[U-Boot] i.MX51: FEC: Cache coherency problem?

Wed Jul 20 17:36:12 CEST 2011

On 7/20/2011 7:35 AM, Albert ARIBAUD wrote:
> Le 20/07/2011 16:01, J. William Campbell a écrit :
>> On 7/20/2011 6:02 AM, Albert ARIBAUD wrote:
>>> Le 19/07/2011 22:11, J. William Campbell a écrit :
>>>
>>>> If this is true, then it means that the cache is of type write-back 
>>>> (as
>>>> opposed to write-thru). From a (very brief) look at the arm7 
>>>> manuals, it
>>>> appears that both types of cache may be present in the cpu. Do you 
>>>> know
>>>> how this operates?
>>> Usually, copyback (rather than writeback) and writethough are modes of
>>> operation, not cache types.
>> Hi Albert,
>> One some CPUs both cache modes are available.
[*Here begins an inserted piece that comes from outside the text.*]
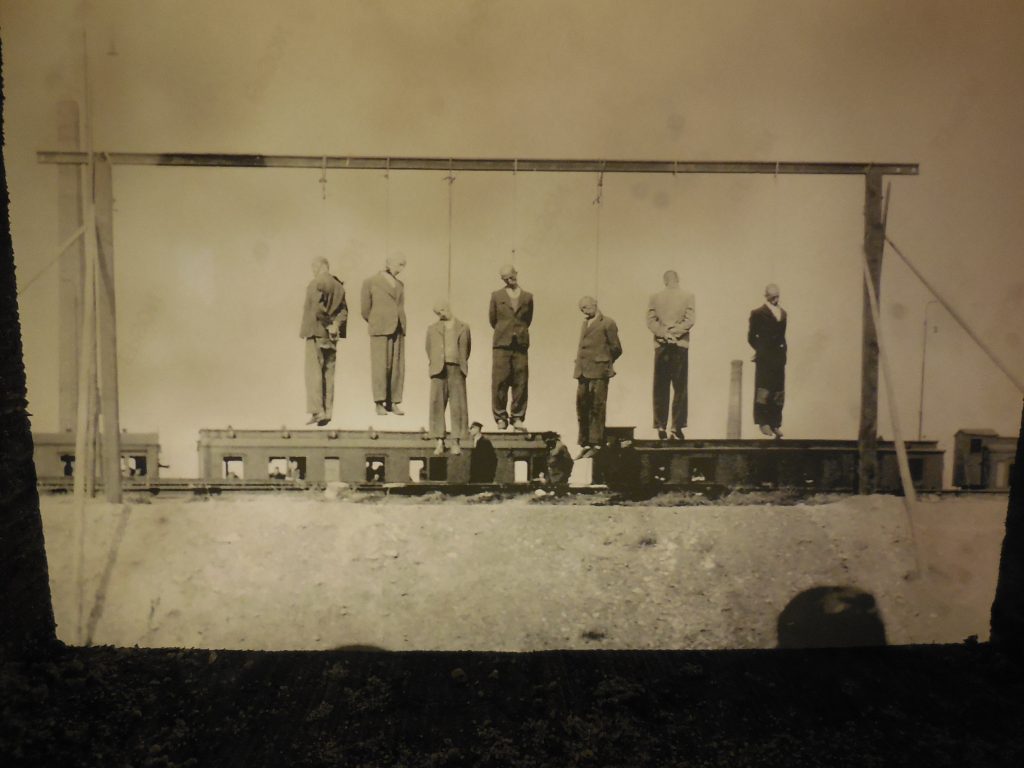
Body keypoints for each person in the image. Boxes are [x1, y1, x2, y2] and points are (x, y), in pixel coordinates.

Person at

On many other CPUs (I
>> would guess most), you have one fixed mode available, but not both. I
>> have always seen the two modes described as write-back and
>> write-through, but I am sure we are talking about the same things.
>
> We are. Copy-back is another name for write-back, not used by ARM but 
> by some others.
>
>> The
>> examples that have both modes that I am familiar with have the mode as a
>> "global" setting. It is not controlled by bits in the TLB or anything
>> like that. How does it work on ARM? Is it fixed, globally, globally
>> controlled, or controlled by memory management?
>
> Well, it's a bit complicated, because it depends on the architecture 
> version *and* implementation -- ARM themselves do not mandate things, 
> and it is up to the SoC designer to specify what cache they want and 
> what mode it supports, both at L1 and L2, in their specific instance 
> of ARM cores. And yes, you can have memory areas that are write-back 
> and others that are write-through in the same system.
>
>> If it is controlled by memory management, it looks to me like lots of
>> problems could be avoided by operating with input type buffers set as
>> write-through. One probably isn't going to be writing to input buffers
>> much under program control anyway, so the performance loss should be
>> minimal. This gets rid of the alignment restrictions on these buffers
>> but not the invalidate/flush requirements.
>
> There's not much you can do about alignment issues except align to 
> cache line boundaries.
>
>> However, if memory management
>> is required to set the cache mode, it might be best to operate with the
>> buffers and descriptors un-cached. That gets rid of the flush/invalidate
>> requirement at the expense of slowing down copying from read buffers.
>
> That makes 'best' a subjective choice, doesn't it? :)
Hi All,
         Yes,it probably depends on the usage.
>
>> Probably a reasonable price to pay for the associated simplicity.
>
> Others would say that spending some time setting up alignments and 
> flushes and invalidates is a reasonable price to pay for increased 
> performance... That's an open debate where no solution is The Right 
> One(tm).
>
> For instance, consider the TFTP image reading. People would like the 
> image to end up in cached memory because we'll do some checksumming on 
> it before we give it control, and having it cached makes this step 
> quite faster; but we'll lose that if we put it in non-cached memory 
> because it comes through the Ethernet controller's DMA; and it would 
> be worse to receive packets in non-cached memory only to move their 
> contents into cached memory later on.
>
> I think properly aligning descriptors and buffers is enough to avoid 
> the mixed flush/invalidate line issue, and wisely putting instruction 
> barriers should be enough to get the added performance of cache 
> without too much of the hassle of memory management.
I am pretty sure that all the drivers read the input data into 
intermediate buffers in all cases. There is no practical way to be sure 
the next packet received is the "right one" for the tftp. Plus there are 
headers involved, and furthermore there is no way to ensure that a tftp 
destination is located on a sector boundary. In short, you are going to 
copy from an input buffer to a destination.
However, it is still correct that copying from an non-cached area is 
slower than from cached areas, because of burst reads vs. individual 
reads. However, I doubt that the u-boot user can tell the difference, as 
the network latency will far exceed the difference in copy time. The 
question is, which is easier to do, and that is probably a matter of 
opinion. However, it is safe to say that so far a cached solution has 
eluded us. That may be changing, but it would still be nice to know how 
to allocate a section of un-cached RAM in the ARM processor, in so far 
as the question has a single answer! That would allow easy portability 
of drivers that do not know about caches, of which there seems to be many.

Best Regards,
Bill Campbell
>
>> Best Regards,
>> Bill Campbell
>
> Amicalement,